Stored data entries -
------------

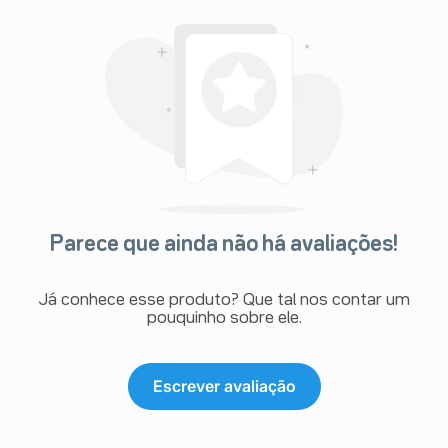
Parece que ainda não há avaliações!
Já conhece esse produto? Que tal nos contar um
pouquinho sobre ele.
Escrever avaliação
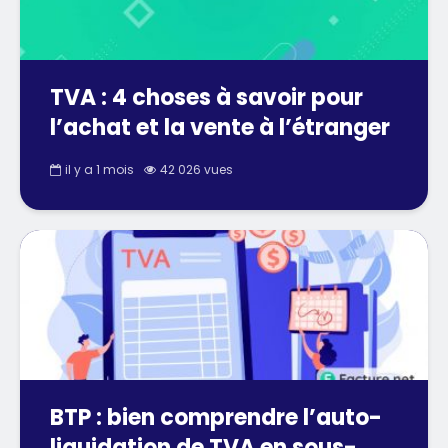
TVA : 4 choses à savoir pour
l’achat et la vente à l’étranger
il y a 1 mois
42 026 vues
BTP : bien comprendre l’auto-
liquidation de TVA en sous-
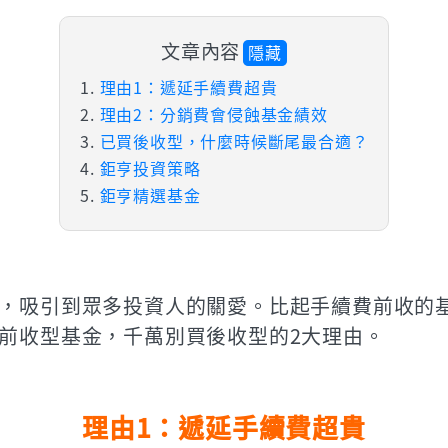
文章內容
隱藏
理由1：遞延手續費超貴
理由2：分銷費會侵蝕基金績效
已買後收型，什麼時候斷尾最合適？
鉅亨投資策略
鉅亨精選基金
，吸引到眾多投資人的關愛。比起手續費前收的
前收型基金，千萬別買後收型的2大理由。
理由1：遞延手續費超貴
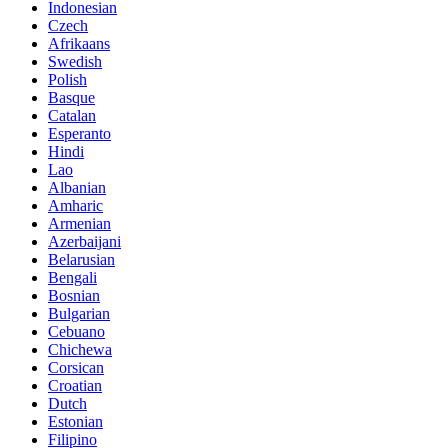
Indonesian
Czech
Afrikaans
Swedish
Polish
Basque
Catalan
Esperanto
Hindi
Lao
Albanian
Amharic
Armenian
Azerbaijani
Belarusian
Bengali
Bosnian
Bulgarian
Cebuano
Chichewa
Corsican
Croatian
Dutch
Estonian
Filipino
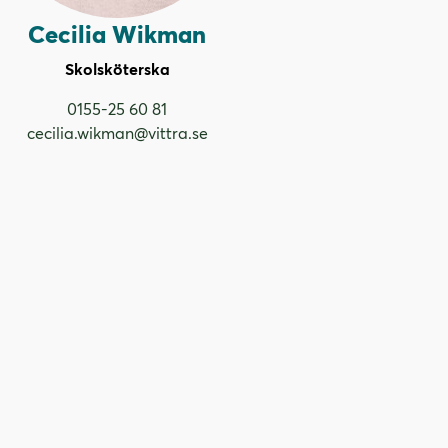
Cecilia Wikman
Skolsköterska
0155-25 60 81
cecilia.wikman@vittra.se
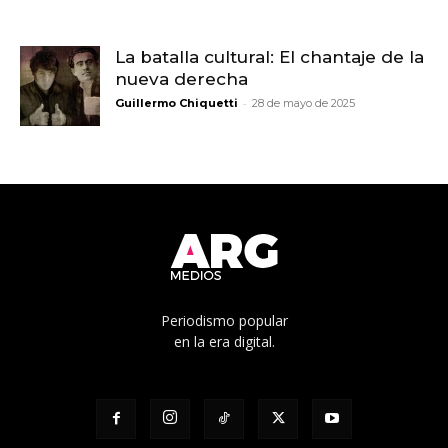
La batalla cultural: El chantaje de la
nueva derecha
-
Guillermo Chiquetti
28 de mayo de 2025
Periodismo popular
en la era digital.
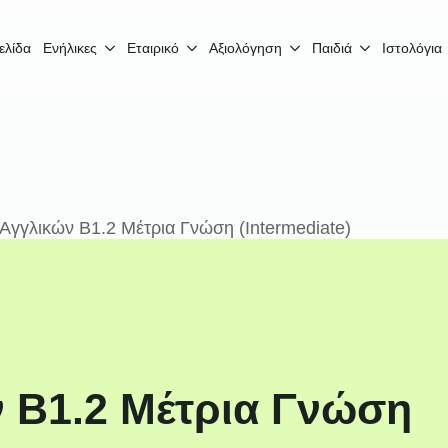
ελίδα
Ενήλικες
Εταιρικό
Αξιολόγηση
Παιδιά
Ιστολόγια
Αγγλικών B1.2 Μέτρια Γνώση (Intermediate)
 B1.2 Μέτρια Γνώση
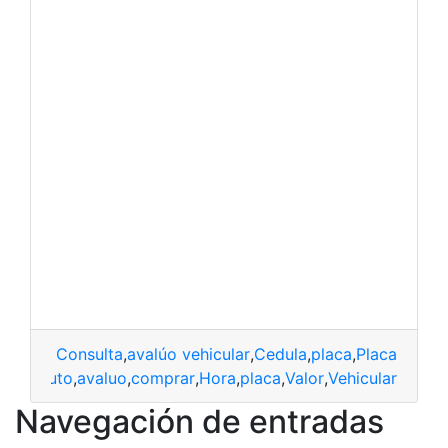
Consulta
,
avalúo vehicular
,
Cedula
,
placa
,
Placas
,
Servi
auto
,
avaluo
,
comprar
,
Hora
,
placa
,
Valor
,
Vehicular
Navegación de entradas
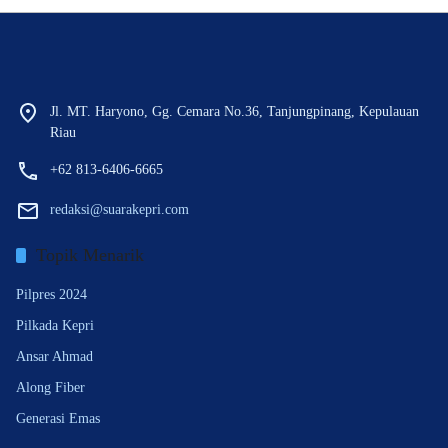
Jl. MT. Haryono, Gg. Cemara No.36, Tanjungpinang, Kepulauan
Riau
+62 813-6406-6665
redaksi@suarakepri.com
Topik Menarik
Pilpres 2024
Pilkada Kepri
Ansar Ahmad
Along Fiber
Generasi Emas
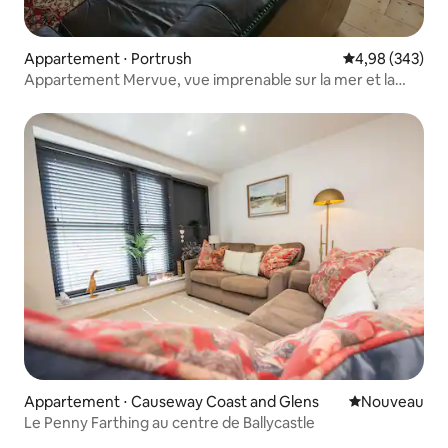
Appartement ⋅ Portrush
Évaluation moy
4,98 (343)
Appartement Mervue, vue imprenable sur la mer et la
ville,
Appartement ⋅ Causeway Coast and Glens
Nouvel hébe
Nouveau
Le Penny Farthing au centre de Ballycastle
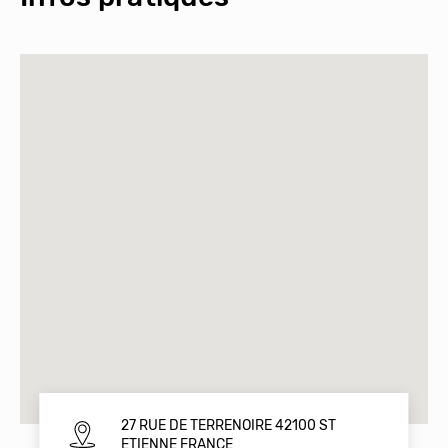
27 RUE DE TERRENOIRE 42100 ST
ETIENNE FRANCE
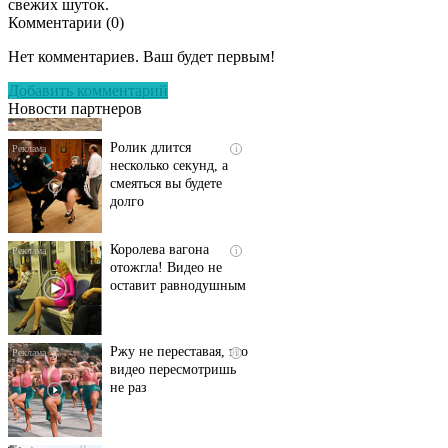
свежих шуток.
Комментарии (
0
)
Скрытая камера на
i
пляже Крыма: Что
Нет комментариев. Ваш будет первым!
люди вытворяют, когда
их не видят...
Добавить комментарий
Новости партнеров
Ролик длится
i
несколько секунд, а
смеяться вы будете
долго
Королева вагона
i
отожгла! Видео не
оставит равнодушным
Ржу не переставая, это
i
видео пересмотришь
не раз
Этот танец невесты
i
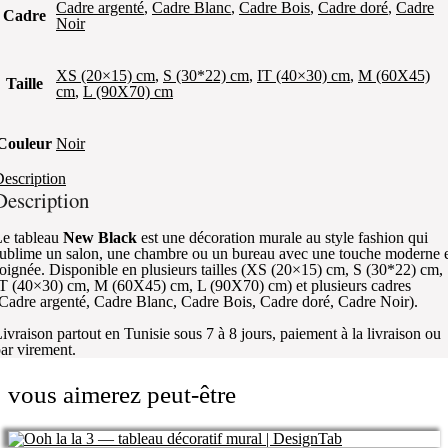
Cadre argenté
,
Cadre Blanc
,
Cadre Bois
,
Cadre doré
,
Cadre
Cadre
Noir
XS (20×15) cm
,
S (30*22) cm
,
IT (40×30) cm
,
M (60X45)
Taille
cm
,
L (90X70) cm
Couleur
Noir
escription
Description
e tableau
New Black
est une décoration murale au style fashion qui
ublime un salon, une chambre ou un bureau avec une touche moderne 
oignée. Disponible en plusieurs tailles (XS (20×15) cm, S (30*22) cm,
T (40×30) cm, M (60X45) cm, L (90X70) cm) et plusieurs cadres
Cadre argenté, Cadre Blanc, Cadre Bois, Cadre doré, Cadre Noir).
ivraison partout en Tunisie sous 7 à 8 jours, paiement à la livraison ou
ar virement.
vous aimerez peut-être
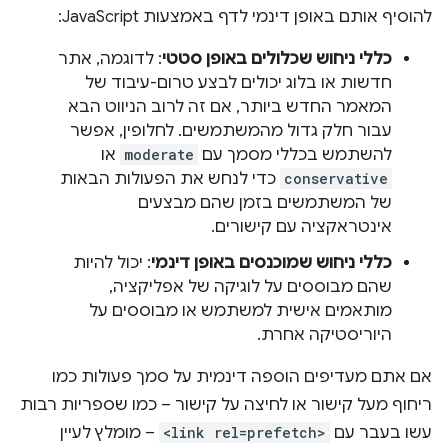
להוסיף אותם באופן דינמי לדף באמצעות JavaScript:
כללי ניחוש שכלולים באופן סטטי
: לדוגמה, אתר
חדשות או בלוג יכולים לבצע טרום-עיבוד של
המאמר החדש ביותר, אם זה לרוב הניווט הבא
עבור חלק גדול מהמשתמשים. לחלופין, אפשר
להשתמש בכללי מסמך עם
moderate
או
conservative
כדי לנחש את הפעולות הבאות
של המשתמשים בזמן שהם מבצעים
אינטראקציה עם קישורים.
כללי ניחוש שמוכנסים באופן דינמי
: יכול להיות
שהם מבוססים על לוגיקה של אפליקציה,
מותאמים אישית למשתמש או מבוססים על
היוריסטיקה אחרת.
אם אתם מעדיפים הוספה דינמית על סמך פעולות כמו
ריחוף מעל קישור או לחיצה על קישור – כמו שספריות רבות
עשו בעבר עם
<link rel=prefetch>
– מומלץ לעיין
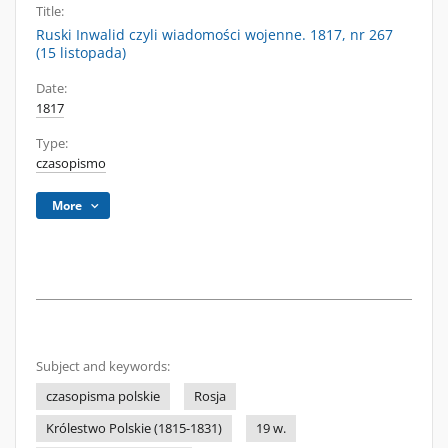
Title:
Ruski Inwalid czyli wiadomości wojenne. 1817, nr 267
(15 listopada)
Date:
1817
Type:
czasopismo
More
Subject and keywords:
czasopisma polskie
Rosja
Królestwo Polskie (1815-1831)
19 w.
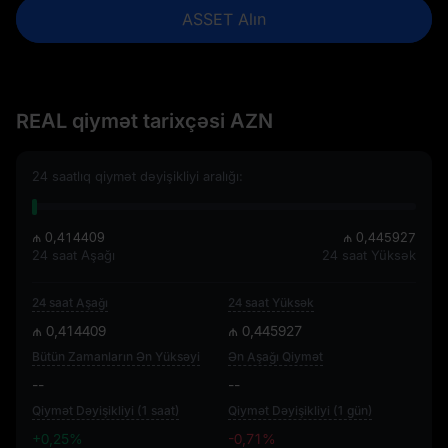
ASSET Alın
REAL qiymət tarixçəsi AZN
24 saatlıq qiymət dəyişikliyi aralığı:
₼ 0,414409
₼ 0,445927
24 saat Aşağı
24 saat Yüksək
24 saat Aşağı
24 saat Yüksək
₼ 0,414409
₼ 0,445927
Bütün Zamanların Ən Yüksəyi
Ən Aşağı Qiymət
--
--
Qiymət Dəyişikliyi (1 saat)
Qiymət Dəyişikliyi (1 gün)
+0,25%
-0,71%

------------

PROBLEM DESCRIPTION -
Each line holding the word "argenté" must be pulled from the records.

WRITTEN SOLUTION -
Cadre argenté
Cadre argenté, Cadre Blanc, Cadre Bois, Cadre doré, Cadre Noir).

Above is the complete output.